Serve with crusty warm bread and Portuguese Albarinho Verde - White Wine ...  

Translated by: Margaux Cintrano.


----------



## Harry Cobean (May 12, 2012)

good morning margi
another wonderful recipe! amazing how regional dialects/pronunciations vary.i had a girlfriend who lived in the macarena area of seville...a beautiful part of a beautiful city.she pronounced it choh(short)ree(as spelt)thoh(short)
and,trust me margi,she knew a thing or two about sausage
right i'm off to visit bolas,do some gardening,stroll around my home town-the beautiful roman city of chester(10 minutes from bolas's),eat good food & generally make merry!
enjoy your weekend
harry


----------



## Margi Cintrano (May 12, 2012)

*Harry: Portuguese and Spanish*

 Good Afternoon Harry,

Firstly, I hope that you and Bolas are having a phenomenal day catching up. 

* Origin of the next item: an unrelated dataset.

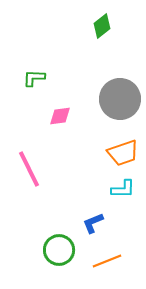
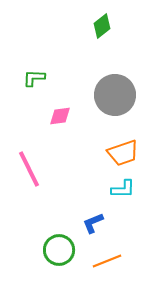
gray circle: moved 5 px left, 4 px up
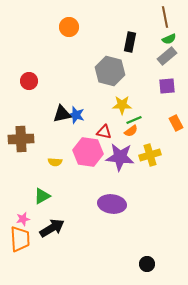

In Spanish SAUSAGE is CHOR IZ O ( pronounced as chore iz o ); and as you know Zeta ( pronounced seta; is not a Zed in Spanish); it is sort of a cross between and S and a lispy TH ... 

Though I had learnt my Spanish in Uruguay and Mexico, so it is an S sound which has no lispy sound ... CHOR IS O ( like your Sevilliana lady )

Sevilla is lovely place to visit ... I have Italian Swiss friends who live there. 

However, this recipe is Portuguese, and thus, the pronounciation is different, though similar ... 

Bread risotto is a common dish in Portugual and it is actually the Portuguese interpretation of the Italian Risotto. Having been such a poor country with little resources, to fill up their tummies, they had put bread in their soups like their pastoral ancestors still do ... 

Thanks for feedback. 
Have nice wkend. 
Margi.


----------